Friday, September 30, 2011

IRCPPS in the Links: Andrew Gelman and Nate Silver on Predicting Presidential Elections

via Gelman's blog and Silver's 538:

Both are responding to articles about Alan J. Lichtman, a presidential historian at American University who offered up a model for predicting winners in his 1992 book 13 Keys to the Presidency, claiming in an interview that Obama is a lock to win in 2012.

Silver writes:
There are several problems with this model, and its results should be taken with a grain of salt.
First has to do with the nature of the keys themselves, several of which are quite subjective...

This is most obvious in the case of the final two variables, which have to do with the charisma of the incumbent candidate and an opponent. I’m not of the view that there’s no such thing as “candidate quality,” or that charisma doesn’t matter. But it’s awfully easy to describe someone as charismatic when he or she is ahead in the polls — or when you have the advantage of hindsight and know who won an election.

Mr. Lichtman, for instance, scored Mr. Obama as charismatic in 2008, but not John McCain (even though Mr. McCain, with his service in the Navy, might have met Mr. Lichtman’s description of a “national hero”). However, Mr. Lichtman does not score Mr. Obama that way now...

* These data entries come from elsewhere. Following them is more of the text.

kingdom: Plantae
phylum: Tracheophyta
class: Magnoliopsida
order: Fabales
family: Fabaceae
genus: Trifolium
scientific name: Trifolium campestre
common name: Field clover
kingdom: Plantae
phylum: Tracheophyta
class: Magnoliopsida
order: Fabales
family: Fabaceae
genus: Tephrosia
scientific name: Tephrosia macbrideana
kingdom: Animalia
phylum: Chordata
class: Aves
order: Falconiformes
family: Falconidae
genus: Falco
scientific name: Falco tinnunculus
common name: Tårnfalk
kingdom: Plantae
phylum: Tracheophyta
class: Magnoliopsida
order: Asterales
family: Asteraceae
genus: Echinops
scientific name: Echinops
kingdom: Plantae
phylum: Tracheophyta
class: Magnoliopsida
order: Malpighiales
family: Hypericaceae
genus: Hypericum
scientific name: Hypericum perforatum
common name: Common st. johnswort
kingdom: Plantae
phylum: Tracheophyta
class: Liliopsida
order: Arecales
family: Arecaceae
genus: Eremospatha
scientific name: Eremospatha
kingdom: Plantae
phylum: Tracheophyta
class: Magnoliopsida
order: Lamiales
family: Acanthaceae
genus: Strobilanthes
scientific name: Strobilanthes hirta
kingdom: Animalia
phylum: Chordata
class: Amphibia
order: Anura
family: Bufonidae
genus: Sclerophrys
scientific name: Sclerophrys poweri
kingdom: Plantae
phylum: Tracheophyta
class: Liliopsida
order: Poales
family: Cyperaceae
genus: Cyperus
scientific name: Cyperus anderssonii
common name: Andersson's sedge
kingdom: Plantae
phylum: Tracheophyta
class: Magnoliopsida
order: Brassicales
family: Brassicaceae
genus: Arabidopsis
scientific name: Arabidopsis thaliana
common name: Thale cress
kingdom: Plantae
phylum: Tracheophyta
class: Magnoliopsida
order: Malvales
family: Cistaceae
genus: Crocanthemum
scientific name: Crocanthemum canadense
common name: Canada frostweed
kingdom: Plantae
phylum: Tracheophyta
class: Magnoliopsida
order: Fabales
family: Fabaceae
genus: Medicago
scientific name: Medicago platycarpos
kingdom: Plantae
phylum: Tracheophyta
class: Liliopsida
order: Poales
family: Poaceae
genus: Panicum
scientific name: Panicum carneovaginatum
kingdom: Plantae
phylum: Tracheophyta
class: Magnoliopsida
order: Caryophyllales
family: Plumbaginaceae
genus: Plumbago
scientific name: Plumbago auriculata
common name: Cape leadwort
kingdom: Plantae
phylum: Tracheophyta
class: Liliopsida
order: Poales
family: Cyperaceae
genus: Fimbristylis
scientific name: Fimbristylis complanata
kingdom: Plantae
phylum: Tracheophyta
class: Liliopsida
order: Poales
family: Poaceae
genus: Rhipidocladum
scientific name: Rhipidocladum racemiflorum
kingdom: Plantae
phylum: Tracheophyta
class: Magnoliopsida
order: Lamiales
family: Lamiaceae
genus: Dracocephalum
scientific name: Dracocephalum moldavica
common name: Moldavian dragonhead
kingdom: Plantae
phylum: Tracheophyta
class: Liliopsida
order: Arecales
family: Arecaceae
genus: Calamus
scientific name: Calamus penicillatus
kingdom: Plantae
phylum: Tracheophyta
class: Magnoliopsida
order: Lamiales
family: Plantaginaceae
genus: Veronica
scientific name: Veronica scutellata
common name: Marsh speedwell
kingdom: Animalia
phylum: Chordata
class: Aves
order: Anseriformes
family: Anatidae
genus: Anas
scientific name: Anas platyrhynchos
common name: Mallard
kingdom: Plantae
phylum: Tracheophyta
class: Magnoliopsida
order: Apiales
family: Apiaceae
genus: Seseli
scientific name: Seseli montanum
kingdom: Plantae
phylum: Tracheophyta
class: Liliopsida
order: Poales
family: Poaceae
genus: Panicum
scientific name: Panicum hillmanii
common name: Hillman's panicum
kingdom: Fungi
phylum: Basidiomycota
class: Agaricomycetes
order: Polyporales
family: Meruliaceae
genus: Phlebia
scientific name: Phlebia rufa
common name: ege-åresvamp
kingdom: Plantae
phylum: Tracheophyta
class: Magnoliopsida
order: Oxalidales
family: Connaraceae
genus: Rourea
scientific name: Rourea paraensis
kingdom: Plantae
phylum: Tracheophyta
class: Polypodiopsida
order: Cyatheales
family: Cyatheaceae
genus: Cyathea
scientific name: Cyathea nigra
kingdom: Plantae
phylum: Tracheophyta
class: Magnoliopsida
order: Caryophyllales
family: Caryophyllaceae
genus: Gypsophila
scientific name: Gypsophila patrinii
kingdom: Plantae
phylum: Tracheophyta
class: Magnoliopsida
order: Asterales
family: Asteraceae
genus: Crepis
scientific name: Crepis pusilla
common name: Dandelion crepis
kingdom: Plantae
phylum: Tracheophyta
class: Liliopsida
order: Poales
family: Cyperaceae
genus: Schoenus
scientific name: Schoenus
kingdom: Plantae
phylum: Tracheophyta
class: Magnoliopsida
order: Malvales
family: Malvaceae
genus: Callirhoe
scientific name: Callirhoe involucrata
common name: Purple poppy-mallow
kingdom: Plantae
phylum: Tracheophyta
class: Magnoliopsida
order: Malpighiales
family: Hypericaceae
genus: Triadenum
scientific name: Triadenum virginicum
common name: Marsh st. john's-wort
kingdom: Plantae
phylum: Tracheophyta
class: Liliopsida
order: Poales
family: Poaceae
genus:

The heart of the problem is something a little different, however: the formula is not actually all that accurate. Although it may have gotten the winners right, it does not do particularly well at accounting for their margin of victory...

Although none of Mr. Lichtman’s keys are intrinsically ridiculous (for example, “which candidate had more ‘n’s in their name”), one can conceivably think of any number of other areas that might have been included in the formula but which are not — looking at how messy the primaries were for the opposition party, for example, or the inflation rate, or the ideological positioning of the candidates. (I mention these particular ones because there is some empirical evidence that they do matter.)

If there are, say, 25 keys that could defensibly be included in the model, and you can pick any set of 13 of them, that is a total of 5,200,300 possible combinations. It’s not hard to get a perfect score when you have that large a menu to pick from! Some of those combinations are going to do better than others just by chance alone.

In addition, as I mentioned, at least a couple of variables can credibly be scored in either direction for each election. That gives Mr. Lichtman even more flexibility. It’s less that he has discovered the right set of keys than that he’s a locksmith and can keep minting new keys until he happens to open all 38 doors.
 Gelman adds:
The Lichtman stuff is ok in the sense of generally getting things right without having to be quantitative–but it has one thing that really bugs me, which is the attempt to predict the winner of every election. In the past 50 years, there have been 4 elections that have been essentially tied in the final vote: 1960, 1968, 1976, and 2000. (You could throw 2004 in there too.) It’s meaningless to say that a forecasting method predicts the winner correctly (or incorrectly) in these cases. And from a statistical point of view, you don’t want to adapt your model to fit these tossups–it’s just an invitation to overfitting.

To put it another way: suppose his method mispredicted 1960, 1968, and 1976. Would I think any less of this method? No. A method that predicts vote share (such as used by political scientists) could get credit from these close elections by predicting the vote share with high accuracy. Again, I see virtue in the simplicity of Lichtman’s method, but let’s be careful in how to evaluate it.